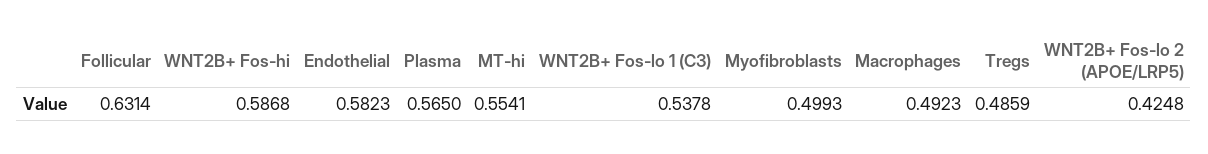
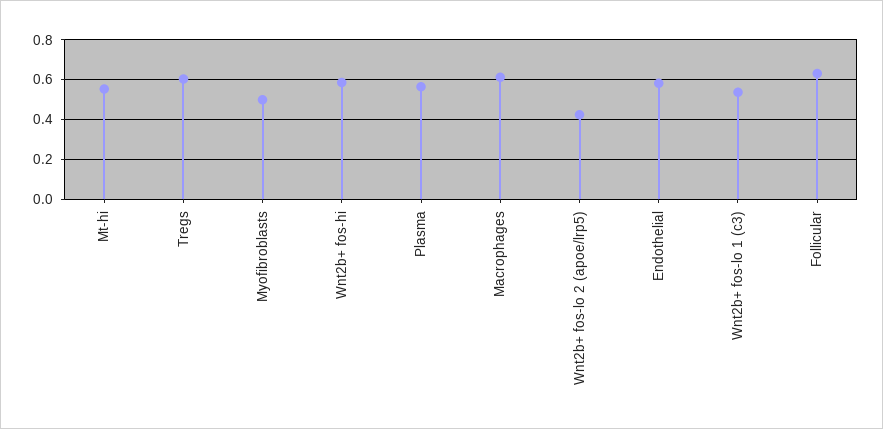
  {
    "Follicular": 0.6314,
    "WNT2B+ Fos-hi": 0.5868,
    "Endothelial": 0.5823,
    "Plasma": 0.565,
    "MT-hi": 0.5541,
    "WNT2B+ Fos-lo 1 (C3)": 0.5378,
    "Myofibroblasts": 0.4993,
-   "Macrophages": 0.4923,
+   "Macrophages": 0.6,
-   "Tregs": 0.4859,
+   "Tregs": 0.6,
    "WNT2B+ Fos-lo 2 (APOE/LRP5)": 0.4248
  }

········

Exercise directions:
The output should consist of the records above, reproduced exactly, without pictures.

Exercise answer:
  {
    "Follicular": 0.6314,
    "WNT2B+ Fos-hi": 0.5868,
    "Endothelial": 0.5823,
    "Plasma": 0.565,
    "MT-hi": 0.5541,
    "WNT2B+ Fos-lo 1 (C3)": 0.5378,
    "Myofibroblasts": 0.4993,
-   "Macrophages": 0.4923,
+   "Macrophages": 0.6,
-   "Tregs": 0.4859,
+   "Tregs": 0.6,
    "WNT2B+ Fos-lo 2 (APOE/LRP5)": 0.4248
  }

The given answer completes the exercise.